Different kinds of internal parasites occur in different areas of the United States. The two most common are coccidia and worms.

Coccidia are everywhere, but a properly managed flock develops a natural immunity to them. When coccidia get out of hand, they cause coccidiosis. Although many different animals are affected by coccidiosis, the coccidia that infect chickens do not infect other kinds of animals, and vice versa. Coccidiosis usually affects chicks, but adult chickens can also get it, especially when the weather is hot and humid. The first sign is loose droppings, sometimes tinged with blood. A medication for treating coccidiosis, sold through farm stores and poultry supply catalogs, must be used to treat the whole flock at once.

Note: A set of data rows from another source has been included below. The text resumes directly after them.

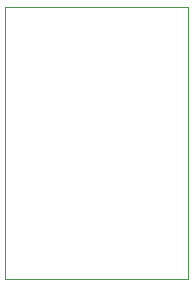
<source format=gbr>
%TF.GenerationSoftware,KiCad,Pcbnew,9.0.4*%
%TF.CreationDate,2025-11-07T15:23:53-06:00*%
%TF.ProjectId,solenoid_breakoutboard,736f6c65-6e6f-4696-945f-627265616b6f,rev?*%
%TF.SameCoordinates,Original*%
%TF.FileFunction,Profile,NP*%
%FSLAX46Y46*%
G04 Gerber Fmt 4.6, Leading zero omitted, Abs format (unit mm)*
G04 Created by KiCad (PCBNEW 9.0.4) date 2025-11-07 15:23:53*
%MOMM*%
%LPD*%
G01*
G04 APERTURE LIST*
%TA.AperFunction,Profile*%
%ADD10C,0.050000*%
%TD*%
G04 APERTURE END LIST*
D10*
X115000000Y-96750000D02*
X130000000Y-96750000D01*
X130000000Y-96750000D02*
X130250000Y-96750000D01*
X130250000Y-96500000D02*
X130250000Y-74000000D01*
X115000000Y-96750000D02*
X114750000Y-96750000D01*
X114750000Y-96750000D02*
X114750000Y-96500000D01*
X114750000Y-74000000D02*
X114750000Y-96500000D01*
X130000000Y-73750000D02*
X115000000Y-73750000D01*
X114750000Y-73750000D02*
X115000000Y-73750000D01*
X114750000Y-74000000D02*
X114750000Y-73750000D01*
X130000000Y-73750000D02*
X130250000Y-73750000D01*
X130250000Y-73750000D02*
X130250000Y-74000000D01*
X130250000Y-96750000D02*
X130250000Y-96500000D01*
M02*

</source>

Worms in chickens are similar to those in dog and cats. A chicken gets round- worms by picking up worm eggs as it pecks for food on the ground. It gets tape- worms by eating an infected intermediary host, such as an earthworm, grasshopper, housefly, ant, snail, or slug. Confined chickens are more likely to have round- worms, whereas foraging chickens are more likely to have tapeworms. Signs of both kinds of worm are droopiness decreased laying, and weight loss, or, in young birds, slow or no weight gain. Loose droppings or diarrhea are also possible. Sometimes you can see worms in the droppings.

To reduce the chances of your chickens’ getting worms, prevent puddles from forming in their yard and keep the coop floor covered with clean, dry litter. Move pastured chickens often. Discourage wild birds and rodents from visiting, and worm any new chicken you bring into your flock.

Parasites in the environment are killed naturally by drying in the sun and, even more effectively, by being frozen in the winter. If your climate is mild, or if you have a particularly mild winter, you may need to perform aggressive parasite control.

Cancer

Only a few forms of cancer occur in chickens, but the ones that do occur with some frequency.

Marek’s disease is caused by a herpes virus. It causes a cancer of lymphocytes, the circulating immune cells. Affected birds are usually less than 4 months old, and they often develop signs of weakness and leg paralysis. Some birds may just sicken and die. Vaccination is an effective preventive measure.

Lymphoid leucosis is also a cancer of lymphocytes, but it occurs in birds older than 4 months and is caused by a different virus. Affected birds often sicken and die. Pale combs, indicative of anemia, may be seen. There is no vaccine for lymphoid leucosis.

Cancers of the ovary and uterus occur in older hens. Any hen more than 2 years old can be affected. Birds with cancer of the reproductive tract may lay misshapen eggs or no eggs at all. They will develop gradual loss of condition, a prominent keel, and an enlarging soft, fluid-filled abdomen.